Le vi por primera vez siendo Príncipe de España cuando la Falange era agresivamente republicana bajo la tolerancia de una jerarquía franquista que jugaba a todos los naipes para quedarse con la baraja. Envejecer permite contemplar a los comunistas de hoy, de todo pelaje, coincidir con los fascistas de antaño. Tenía muy poco aparato de despacho y Jacobo Cano, un joven abogado democratacristiano, era el equivalente a lo que ahora es el Secretario de su Casa. Como calzaban el mismo número, Don Juan Carlos le regalaba sus zapatos, de los que aquel casi chico tan prometedor presumía. Subiendo con su utilitario (no había para chófer) las enredadas curvas de acceso a Zarzuela se mató estrellándose frontalmente contra el autobús de relevo de la Guardia Civil. Cano se encargaba de que el Príncipe hablara con el mayor número de personas de todos los estamentos y en aquel contacto en el que solo escuchó amablemente le comenté que hasta los antifranquistas más acérrimos temían que a la muerte del dictador se reprodujera un choque civil en el que imperarían las Fuerzas Armadas, y que la salida por la Monarquía que él encarnaba era la única posibilidad de que no volviéramos a asesinarnos. Sólo asintió con la cabeza.

La abdicación es un acto aún más privado y personal que una dimisión. Sobre la forma del Estado soy accidentalista y, evidentemente, trasnochado; soy partidario de que los Reyes y los Papas se mueran como tales en la cama, y no creo que existan razones políticas o institucionales para esta abdicación, aunque entiendo que esa generosidad del Rey es inherente a esta decisión. Sea como fuere, la última instancia del hombre es el derecho a marcharse. Los monárquicos distinguen o aúnan las legitimidades de origen y ejercicio. El Rey recibió la primera de su padre Don Juan de Borbón y la legitimidad de ejercicio la cosechó desde antes del primer día de su reinado. Don Juan Carlos nunca pensó reinar sobre una dictadura, y con su profesor Torcuato Fernández Miranda tenía escrito el guión para desmontar el franquismo desde sus propias leyes, devolviendo a los españoles sus libertades y derechos políticos, renunciando a todos sus poderes, que eran omnímodos.

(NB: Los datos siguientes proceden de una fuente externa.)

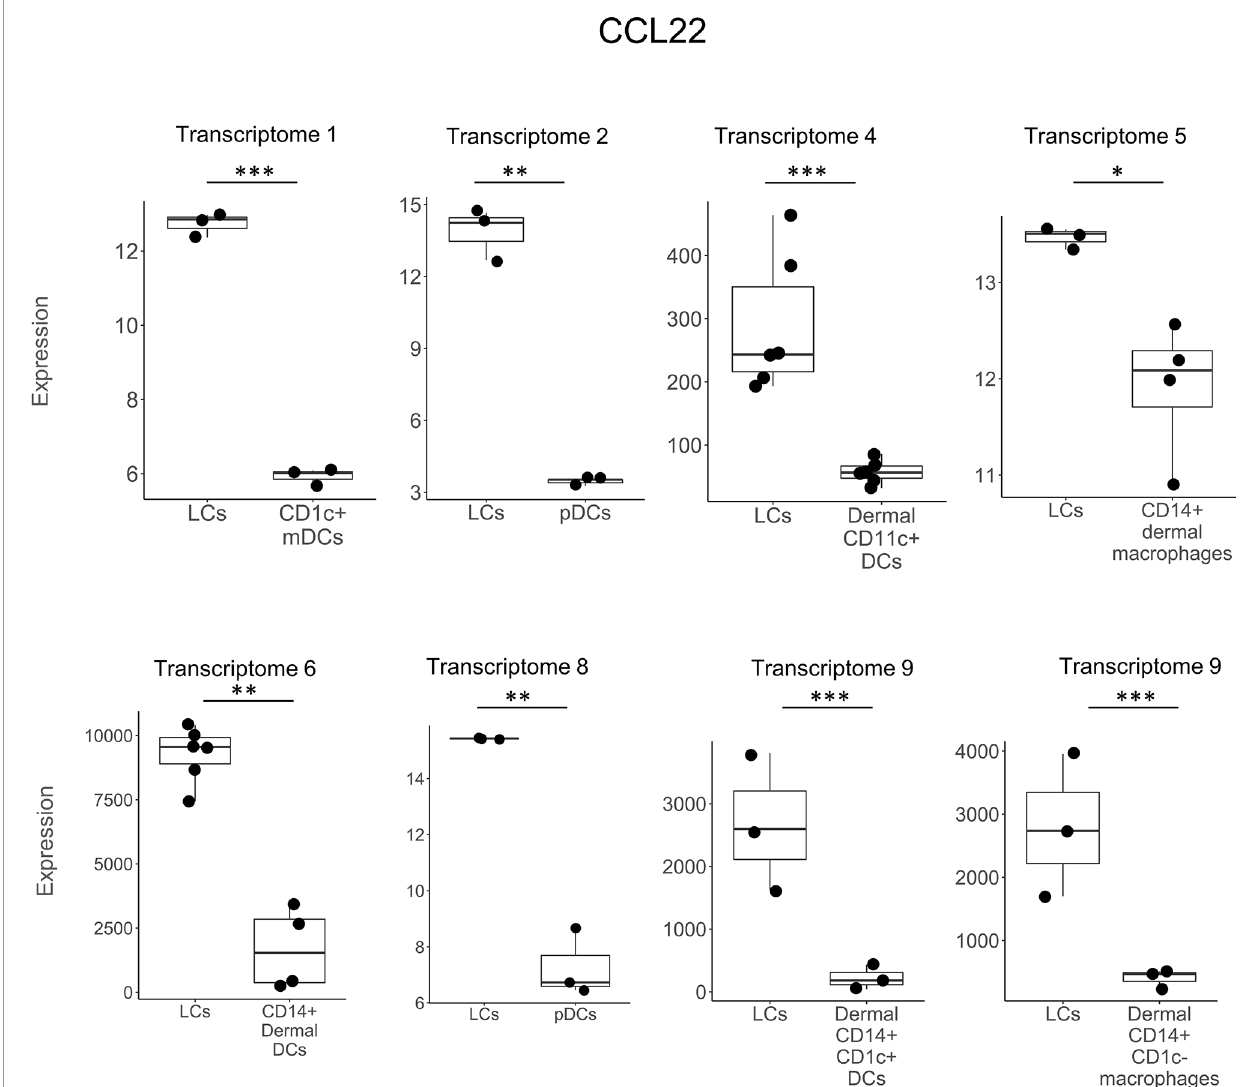
FIGURE 2 | CCL22 expression in LCs vs other DC subtypes. CCL22 was preferentially expressed in LCs vs other DC types in 7 out of the 9 transcriptomes in a total of 8 instances. CCL22 was the most frequently detected gene in transcriptomes and was also previously reported in LCs in non-transcriptome experiments in the literature. *p < 0.05, **p < 0.01, ***p <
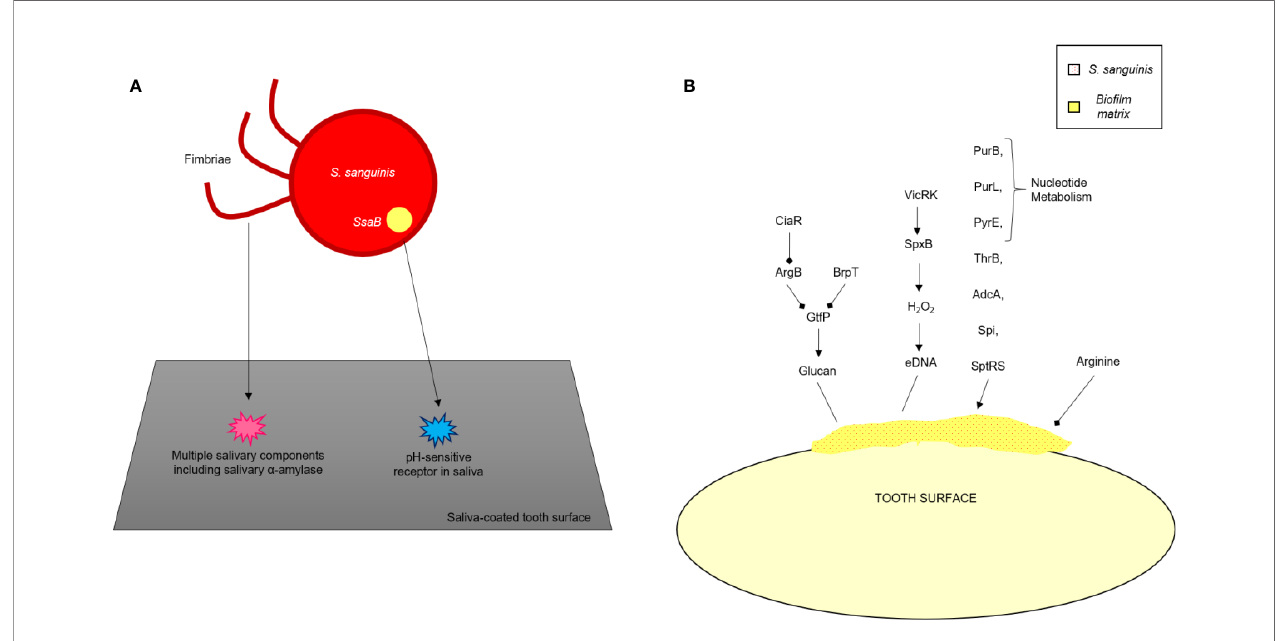
FIGURE 4 | Mechanism of formation of bio fi lm by S.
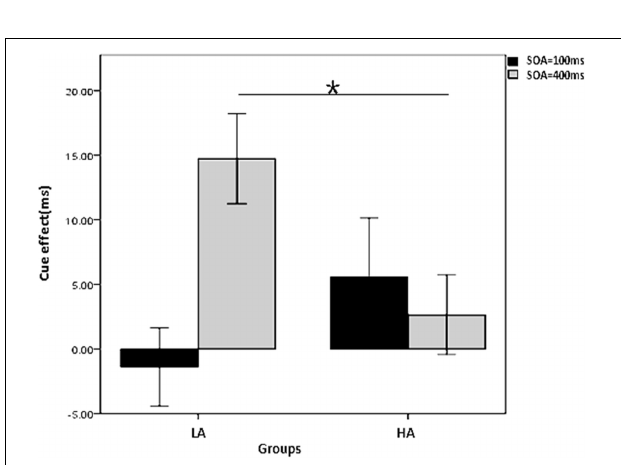
FIGURE 4 | Interaction between group and SOA on the gaze cue effect in the non-predictive condition. *Indicates significant difference between the two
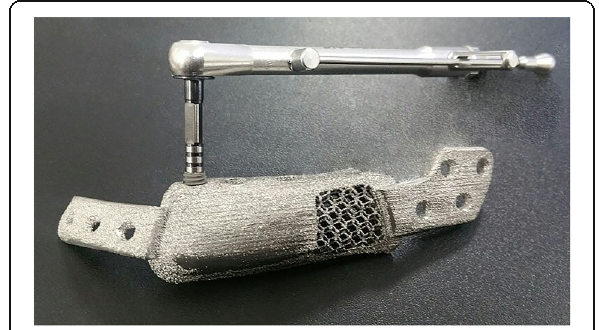
Fig. 4 Titanium implant was inserted to the resected area of left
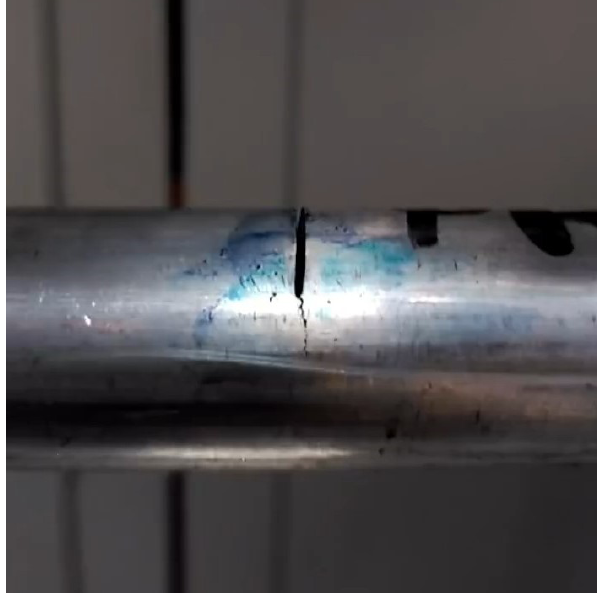
Figure 17. Detail of the notch and the crack of one of the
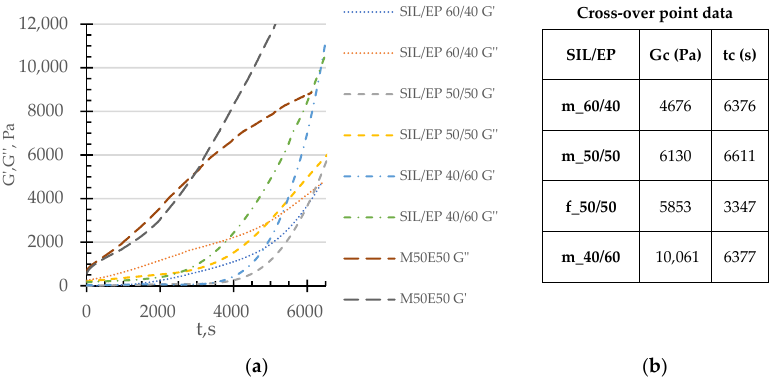
) and 40/60 ( ♦ /+). (cid:65)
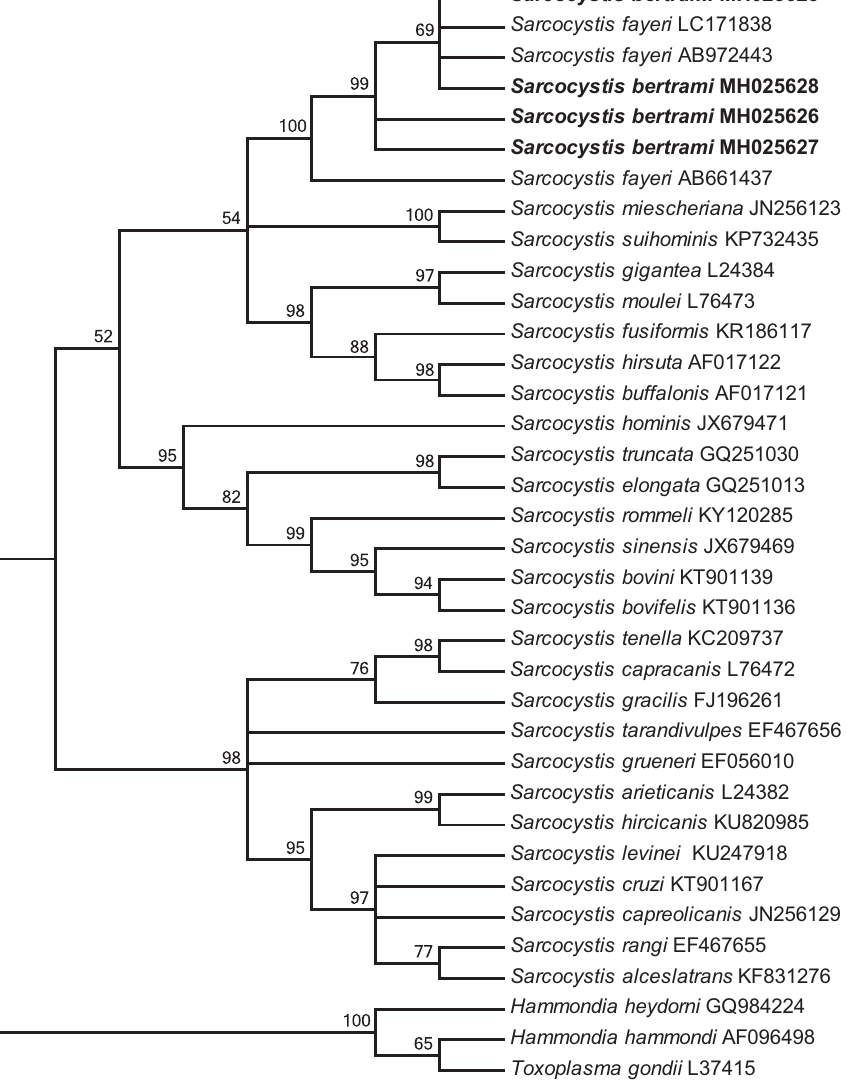
Figure 2. Phylogenetic tree based on 18S rDNA sequences. The tree was built using the maximum parsimony method with the Tree- Bisection-Regrafting algorithm. The analysis involved 36 nucleotide sequences (GenBank accession numbers behind the taxon names) and a total of 1258 positions in the fi nal dataset. The values between the branches represent bootstrap values per 1000 replicates, and values below 50% are not shown. The four new sequences of Sarcocystis bertrami (MH025625 – MH025628, shown in boldface) formed a clade with S . fayeri from horses, and the clade was within a group comprising Sarcocystis spp. from ruminants and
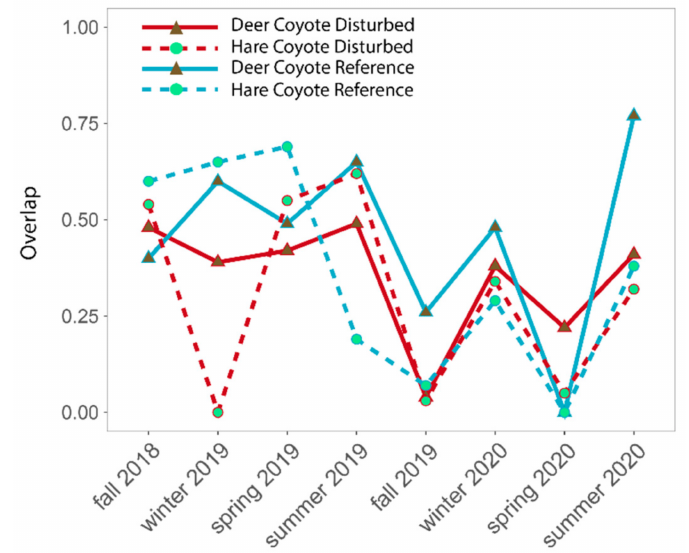
Figure 6. Summary of activity between deer and coyote and hare and coyote seasonally from fall 2018 to summer 2020 for the reference and disturbed forest conditions. Values correspond to overlap percentages in Figure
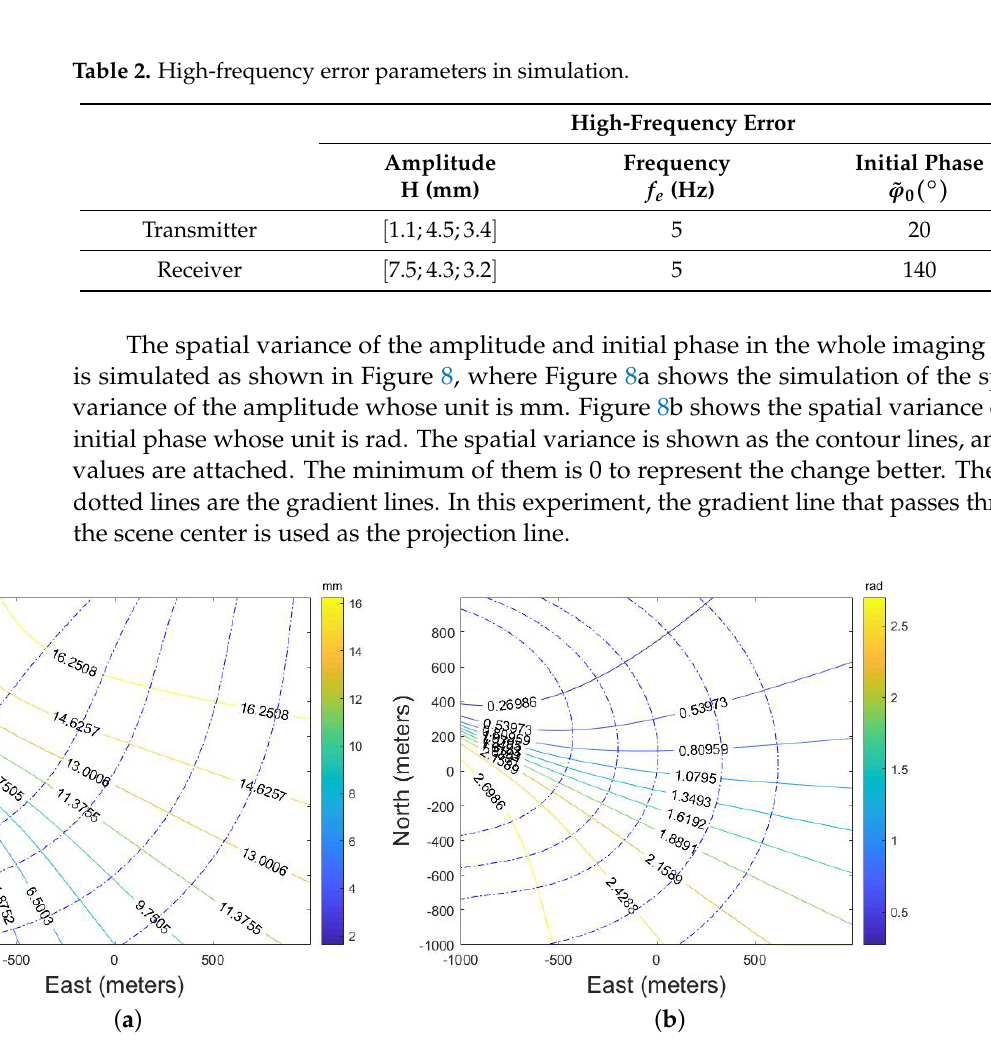
Figure 8. The bistatic spatial variance of the amplitude and initial phase under simulation. ( a ) is the result of amplitude. ( b ) is the result of the initial phase. The contour lines are shown as solid lines with values attached and the gradient lines are shown as blue dotted lines.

El Rey no fue un oportunista o un calculador populista en busca de ovaciones: desde muchos años como Príncipe de España (título franquista) sabía lo que tenía que hacer, y es infame negar u olvidar esa entonces dificilísima decisión democrática. Si en la noche del 23-F no se uniforma de teniente general y ordena la obediencia a la cadena de mando habríamos tenido en el mejor de los casos una «dictablanda» efímera pero que nos hubiera supuesto un retraso de décadas. Aquella imagen televisiva es la Historia, y mezquindad toda la chismografía sobre las especulaciones en los cuartos de banderas. Sólo con esos dos hechos capitales, el reinado de Don Juan Carlos sólo puede ser saldado con alabanzas. Como todo hombre ha tenido sus errores, básicamente de índole privada, pero ha cumplido ejemplarmente con sus responsabilidades institucionales, respetando siempre la voluntad popular. Algún desencuentro habrá tenido con un presidente, como la Reina de Inglaterra tiene rifirrafes con sus primeros ministros. Desde luego, los españoles le deben mucho más al Rey que a todos los antisistema juntos. Es pronto para que cese el baile de las conjeturas: cada día mejora su movilidad ni se le conoce otra «enfermedad» que sus fracturas, acaba de regresar de una agotadora gira por etapas a los países arábigos, la Institución sólo es cuestionada por los marginales... Esta historia política y humana tendrá que ser contada.